-- PROVIDED ENTRIES --
+ + +

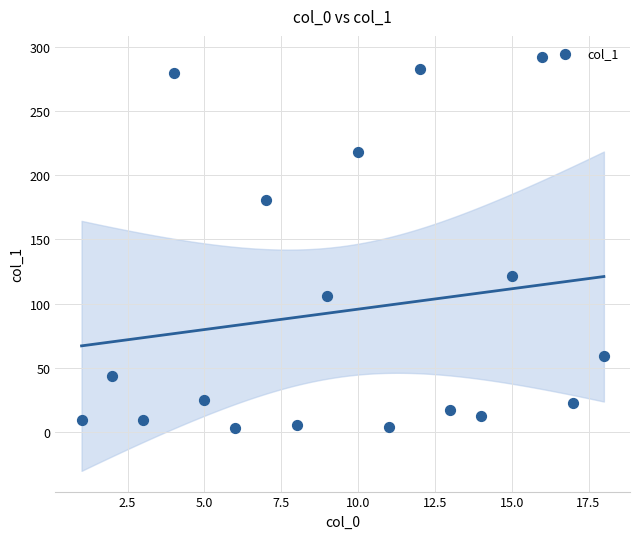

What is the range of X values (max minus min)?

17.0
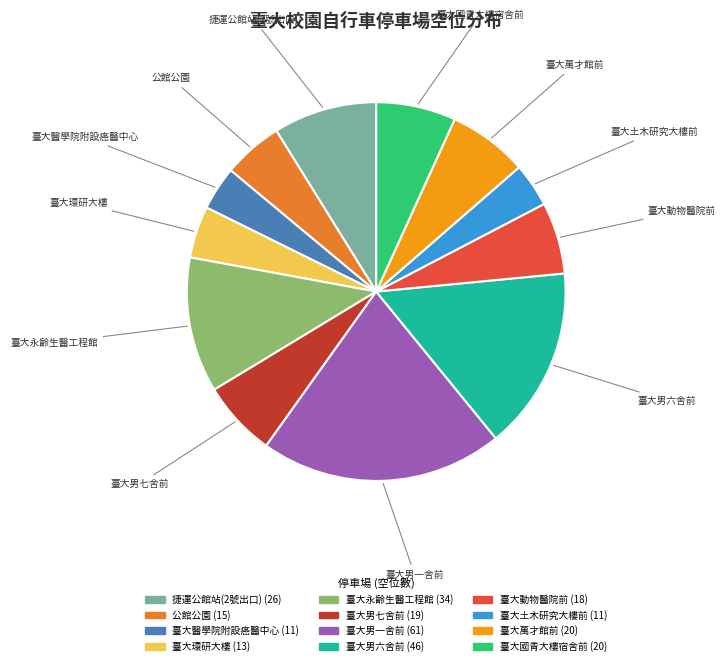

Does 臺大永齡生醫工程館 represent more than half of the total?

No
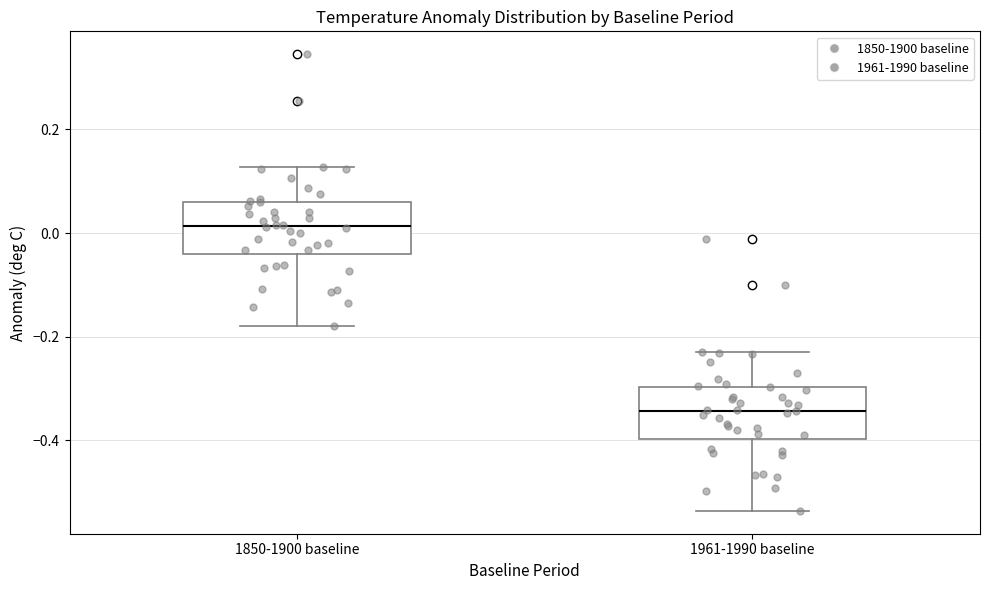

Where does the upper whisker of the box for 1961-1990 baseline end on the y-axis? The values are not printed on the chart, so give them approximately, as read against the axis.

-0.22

+ + +

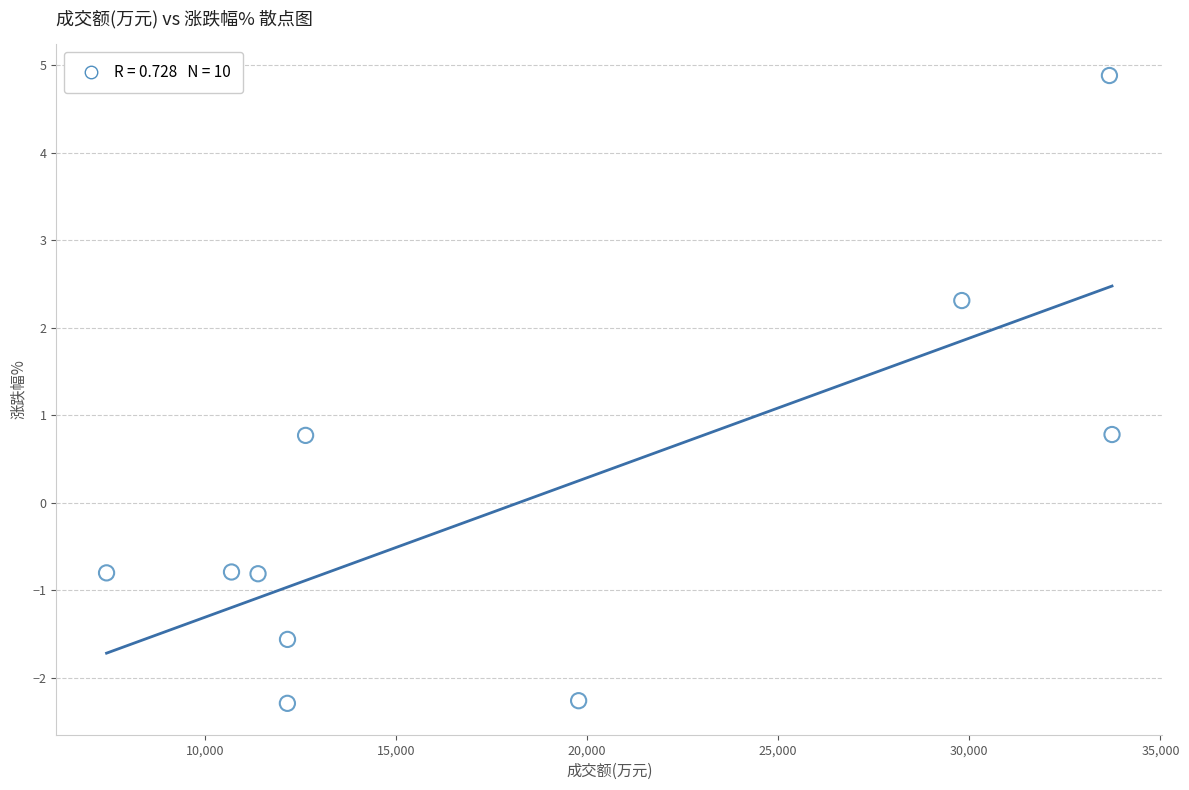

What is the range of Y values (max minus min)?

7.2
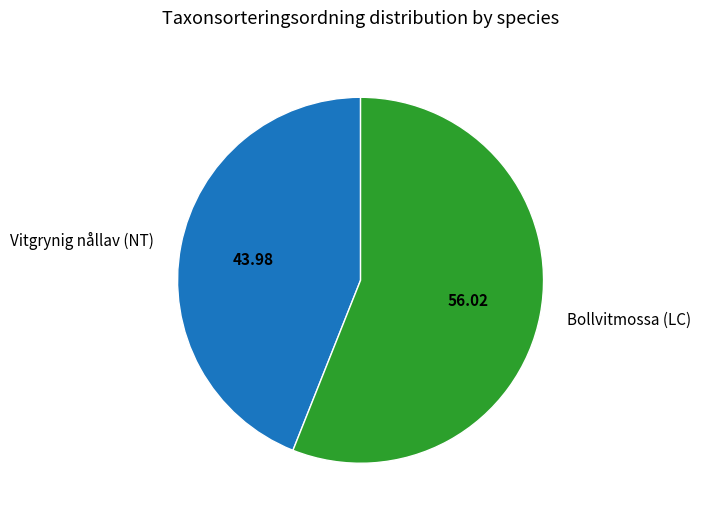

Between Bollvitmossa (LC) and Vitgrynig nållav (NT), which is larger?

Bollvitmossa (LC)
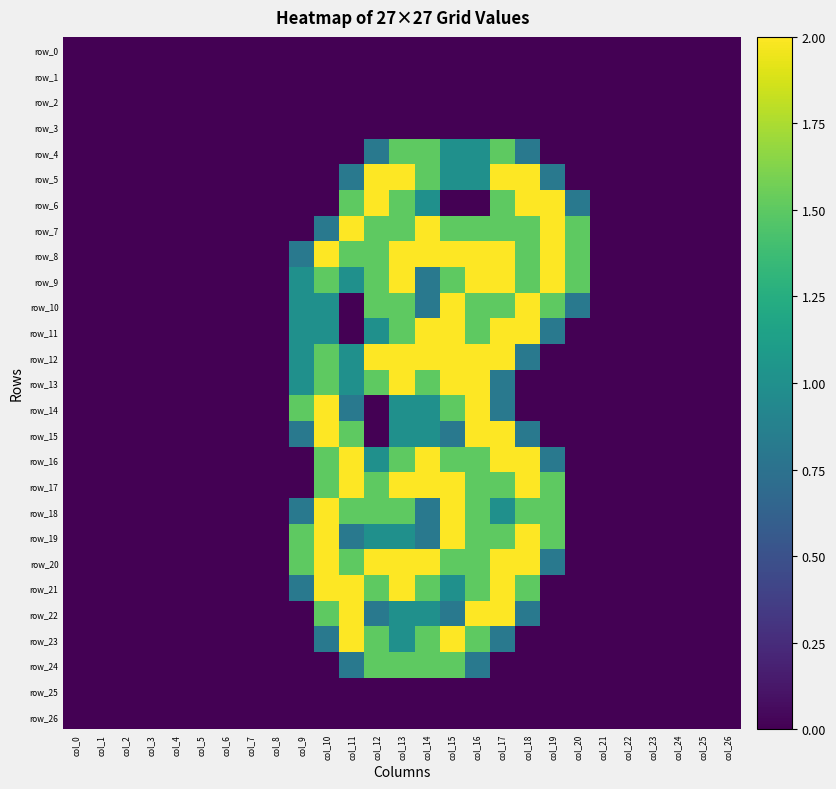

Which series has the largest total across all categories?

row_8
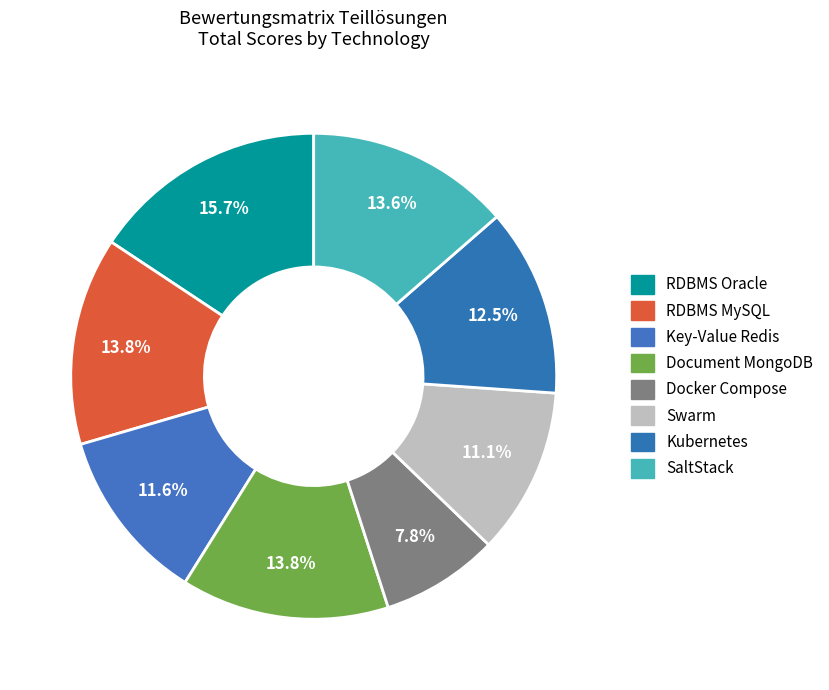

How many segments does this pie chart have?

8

+ + +

-- REQUIRED ACTION --
Reproduce the lines above word for word. Begin at the line that has "What is the range of X", stop after the line that has "Where does the", and leave the pictures out.

-- COMPLETED EXERCISE --
What is the range of X values (max minus min)?

17.0

Does 臺大永齡生醫工程館 represent more than half of the total?

No

Where does the upper whisker of the box for 1961-1990 baseline end on the y-axis? The values are not printed on the chart, so give them approximately, as read against the axis.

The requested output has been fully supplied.